▶ [Work instructions]:
(a) In the passage about media and government, in what year did Hersh first encounter Stone's work?
(b) Reproduce word for word everything in the passage about media and government from "These organizations became" down to "to foreign policy.".
(c) Which tactics named by political scientists does the passage about media and government say the media used to set the terms of acceptable debate?

▶ [Quoted passage]:

Hersh first encountered Stone’s work in 1964. At the time, Hersh was working at the Associated Press; by 1966, he and Stone had become friends. Hersh would later recall that Stone helped him recognize how the mainstream media marginalized journalists who dared to embarrass the government, and strengthened his conviction that the public had a right to information that both the media and government were trying to keep from them.

These organizations became all the more solidified in this belief when it became apparent that the federal government was willing to explicitly use the “fairness doctrine” to silent dissenters. Paul Matzko recounts how, “Conservative radio broadcasting surged in the early 1960s as a result of the rise of non-network, independent radio stations that were cash-strapped and willing to air people whose politics were too radical for network radio.”

These independent radio broadcasters criticized the Kennedy administration on a wide variety of topics from trade to foreign policy.

The administration took notice, and

The administration’s plan for dealing with these conservative irritants involved, among other measures, using the regulatory power granted to the executive branch to intimidate their donors and hosts. First, a special campaign of targeted Internal Revenue Service audits challenging their tax-exempt status stemmed the flow of donations to the offending broadcasters. Then, the selective application of the Federal Communication Commission’s Fairness Doctrine pressured station owners into dropping conservative programming altogether. All of this was coordinated from the Oval Office and the Attorney General’s office, part of it even caught on tape.

By the late 1960s, it was clear who was in charge of media: a small number of major media outlets backed up by the federal government. It was these players who would decide what was “fair,” what was “the center,” and what was acceptable political debate.

Naturally, this wasn’t done through any explicit announcements. Rather, the media used tactics such as what political scientists call “agenda setting,” “framing” and “priming” to set the terms of acceptable debate. These tactics involve the media emphasizing certain events over others, creating standards by which events ought to be judged, and simplifying issues by presenting only a small number of opposing viewpoints. This naturally has the effect of limiting which viewpoints end up being perceived by the public as “normal.” Viewpoints outside those presented as mainstream then strike the viewer or reader as “extreme.” Moreover, as the media picks and chooses which events to cover, some events and persons gain prominence in the national discussion while others fade into the background. This is an easy way to manipulate how the public views which facts are relevant and which are not.

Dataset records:
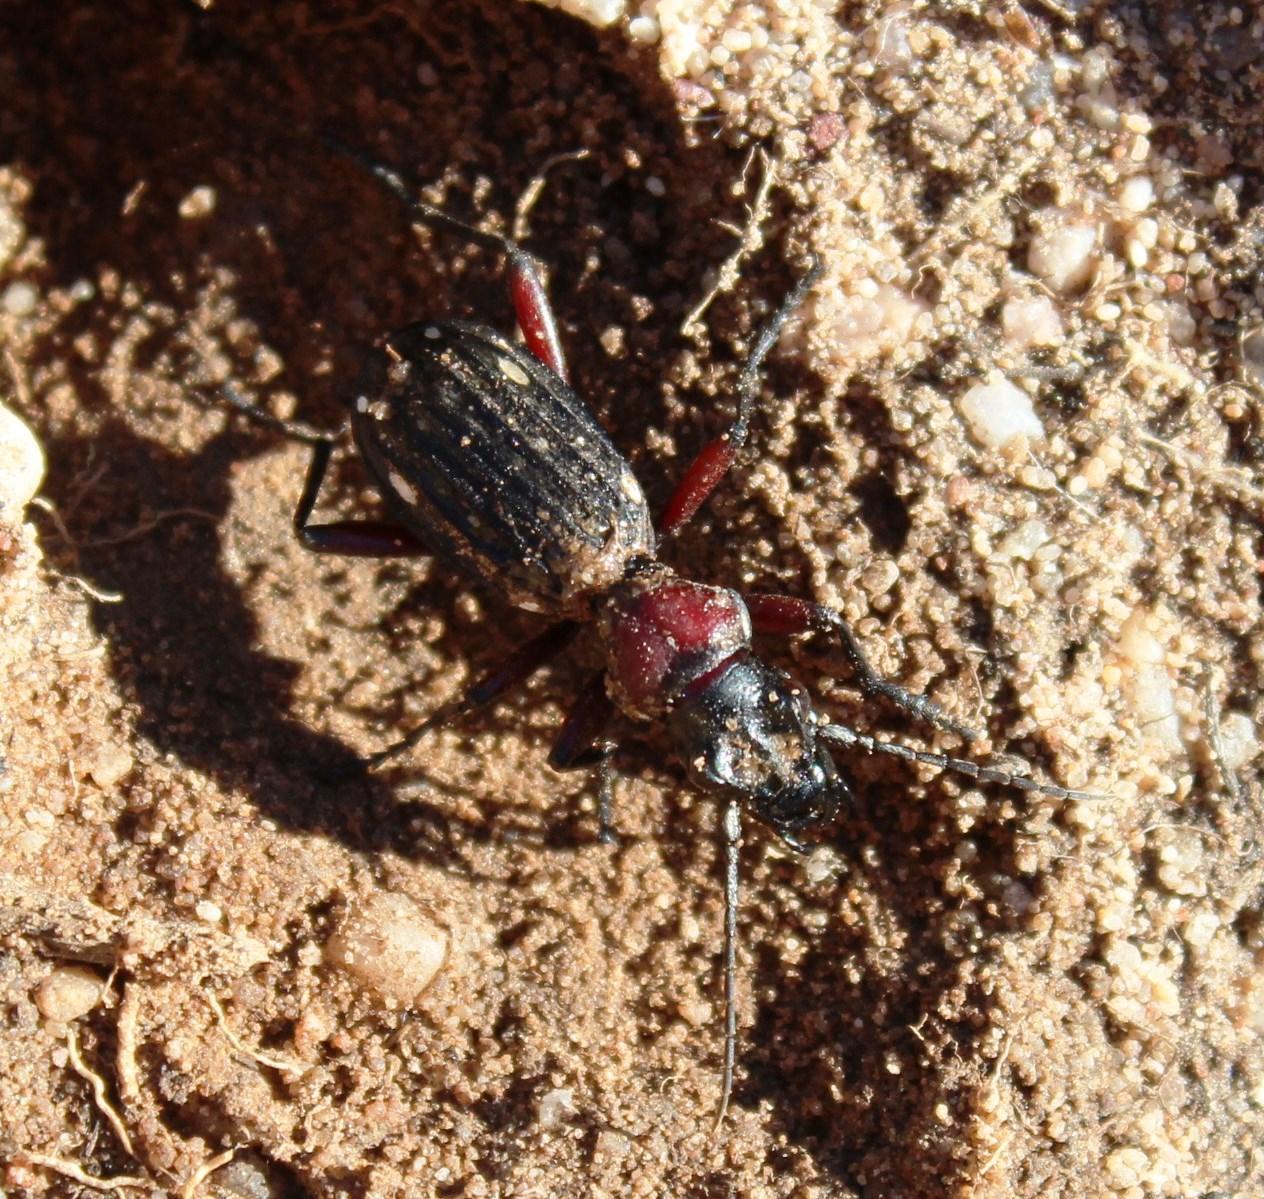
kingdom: Animalia
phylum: Arthropoda
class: Insecta
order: Coleoptera
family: Carabidae
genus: Anthia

▶ [Results of the tasks]:
(a) 1964

(b)
These organizations became all the more solidified in this belief when it became apparent that the federal government was willing to explicitly use the “fairness doctrine” to silent dissenters. Paul Matzko recounts how, “Conservative radio broadcasting surged in the early 1960s as a result of the rise of non-network, independent radio stations that were cash-strapped and willing to air people whose politics were too radical for network radio.”

These independent radio broadcasters criticized the Kennedy administration on a wide variety of topics from trade to foreign policy.

(c) Agenda setting, framing, and priming